Fox News pundit and talking mustache Geraldo Rivera has some very racist advice for NBA players wearing "I Can't Breathe" T-shirts.
(In case you missed it, athletes are promoting this message to show solidarity with unarmed black men slain by police, specifically Eric Garner.)
Picture this, Geraldo implores: A world where instead of bringing attention to the rampant execution of unarmed citizens, pro athletes used their influence to spread more urgent messages to the black community, like "Be a better father" or "Raise your children."
Watch the clip (from Hannity, via Media Matters) and cringe:
Yes, please Geraldo. Tell us more about the "absent black father," that mythical creature used by racists nationwide to explain every conceivable ill facing black America. Tell us more about why this "problem" merits more focus right now than police killing unarmed people and getting away with it.
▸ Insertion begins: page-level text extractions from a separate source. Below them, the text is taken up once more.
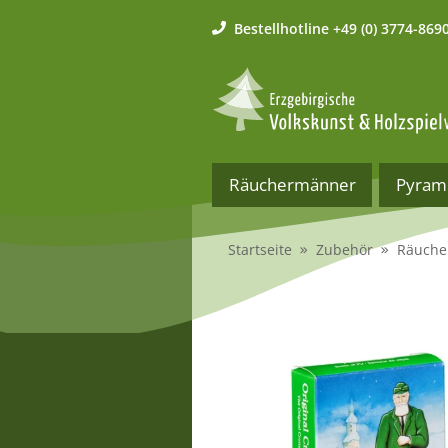
Bestellhotline
+49 (0) 3774-869
Räuchermänner
Pyram
Startseite
Zubehör
Räuche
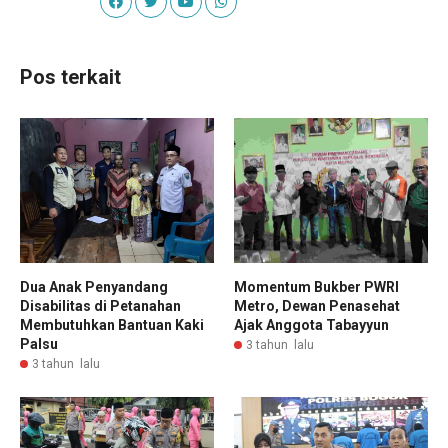
Pos terkait
Dua Anak Penyandang
Momentum Bukber PWRI
Disabilitas di Petanahan
Metro, Dewan Penasehat
Membutuhkan Bantuan Kaki
Ajak Anggota Tabayyun
Palsu
3 tahun lalu
3 tahun lalu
No matter that black fathers' involvement in their kids' lives isn't markedly different from anyone else's (unless, of course, they don't live with their kids — in which case they're more likely to be involved, according to the Centers for Disease Control and Prevention). No matter that anti-police sentiment among young black males is likely prompted by racist and violent policing methods, not whether or not dad was around.
Nope. The big issue, according to Geraldo, is black fatherlessness.
This is precisely the level of nuance we've come to expect from the guy who blamed Trayvon Martin's hoodie for his murder at the hands of George Zimmerman in 2012. What's more, the parade of ignorance wouldn't be complete without an allusion to "black-on-black crime" — touted by conservatives as the "real problem" black folks should be discussing instead of police brutality. (Ta-Nehisi Coates clarifies this "phenomenon" quite nicely: "Yes," he writes. "It's almost as if killers tend to murder people who live near them.")
Meanwhile, people around the world continue demonstrating en masse against American police violence against black people. Perhaps Geraldo should join them; if he's really worried about black fathers, like Eric Garner, he should probably have a stake in ensuring the police stop killing them.